• YOUR GOAL: In the entries, find all lines that hold the word "para" and copy them.

• SOURCE INFORMATION:

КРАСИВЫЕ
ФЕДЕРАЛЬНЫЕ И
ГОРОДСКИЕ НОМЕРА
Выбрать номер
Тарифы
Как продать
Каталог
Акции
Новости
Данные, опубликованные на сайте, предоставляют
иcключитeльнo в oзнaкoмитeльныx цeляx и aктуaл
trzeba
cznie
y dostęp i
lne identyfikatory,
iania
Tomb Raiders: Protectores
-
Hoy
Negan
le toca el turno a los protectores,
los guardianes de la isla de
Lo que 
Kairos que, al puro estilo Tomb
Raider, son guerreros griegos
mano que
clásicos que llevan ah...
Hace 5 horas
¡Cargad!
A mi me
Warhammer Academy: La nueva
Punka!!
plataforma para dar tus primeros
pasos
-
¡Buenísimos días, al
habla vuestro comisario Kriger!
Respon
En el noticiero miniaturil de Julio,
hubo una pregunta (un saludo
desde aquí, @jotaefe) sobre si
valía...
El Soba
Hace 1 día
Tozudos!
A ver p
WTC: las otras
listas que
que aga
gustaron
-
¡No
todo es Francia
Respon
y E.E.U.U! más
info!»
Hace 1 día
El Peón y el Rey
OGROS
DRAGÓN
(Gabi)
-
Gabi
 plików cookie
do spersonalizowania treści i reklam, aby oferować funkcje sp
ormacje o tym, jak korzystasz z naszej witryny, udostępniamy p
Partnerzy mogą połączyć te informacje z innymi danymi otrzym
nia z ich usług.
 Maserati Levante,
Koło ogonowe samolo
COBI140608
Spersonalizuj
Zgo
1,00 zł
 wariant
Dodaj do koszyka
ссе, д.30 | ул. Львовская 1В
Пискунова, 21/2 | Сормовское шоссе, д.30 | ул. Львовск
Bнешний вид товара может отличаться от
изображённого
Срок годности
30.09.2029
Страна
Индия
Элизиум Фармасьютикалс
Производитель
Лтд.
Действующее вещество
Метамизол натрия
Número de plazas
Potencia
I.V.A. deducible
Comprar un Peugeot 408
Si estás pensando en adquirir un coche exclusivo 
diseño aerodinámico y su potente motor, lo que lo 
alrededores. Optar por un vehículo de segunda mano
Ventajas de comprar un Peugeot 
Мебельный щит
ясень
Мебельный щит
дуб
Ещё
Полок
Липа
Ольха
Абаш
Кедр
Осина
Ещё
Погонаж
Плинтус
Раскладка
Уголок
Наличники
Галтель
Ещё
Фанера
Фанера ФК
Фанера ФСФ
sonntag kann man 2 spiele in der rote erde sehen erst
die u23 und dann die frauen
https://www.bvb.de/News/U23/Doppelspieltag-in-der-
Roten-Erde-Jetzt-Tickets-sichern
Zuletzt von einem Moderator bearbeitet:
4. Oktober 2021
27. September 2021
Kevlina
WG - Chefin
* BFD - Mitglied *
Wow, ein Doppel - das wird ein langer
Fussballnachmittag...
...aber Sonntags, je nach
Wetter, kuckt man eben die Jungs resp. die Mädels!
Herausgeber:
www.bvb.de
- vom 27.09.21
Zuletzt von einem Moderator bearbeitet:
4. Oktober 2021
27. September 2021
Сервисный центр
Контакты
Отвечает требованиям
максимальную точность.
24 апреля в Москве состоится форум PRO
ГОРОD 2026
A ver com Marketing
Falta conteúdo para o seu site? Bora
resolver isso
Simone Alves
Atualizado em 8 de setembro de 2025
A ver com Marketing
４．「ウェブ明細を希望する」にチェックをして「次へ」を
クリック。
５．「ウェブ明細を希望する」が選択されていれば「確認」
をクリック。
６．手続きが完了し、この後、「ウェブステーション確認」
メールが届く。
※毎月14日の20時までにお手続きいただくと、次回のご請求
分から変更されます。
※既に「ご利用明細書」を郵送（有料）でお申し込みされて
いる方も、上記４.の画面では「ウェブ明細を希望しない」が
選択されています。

• EXERCISE SOLUTION:
plataforma para dar tus primeros
Falta conteúdo para o seu site? Bora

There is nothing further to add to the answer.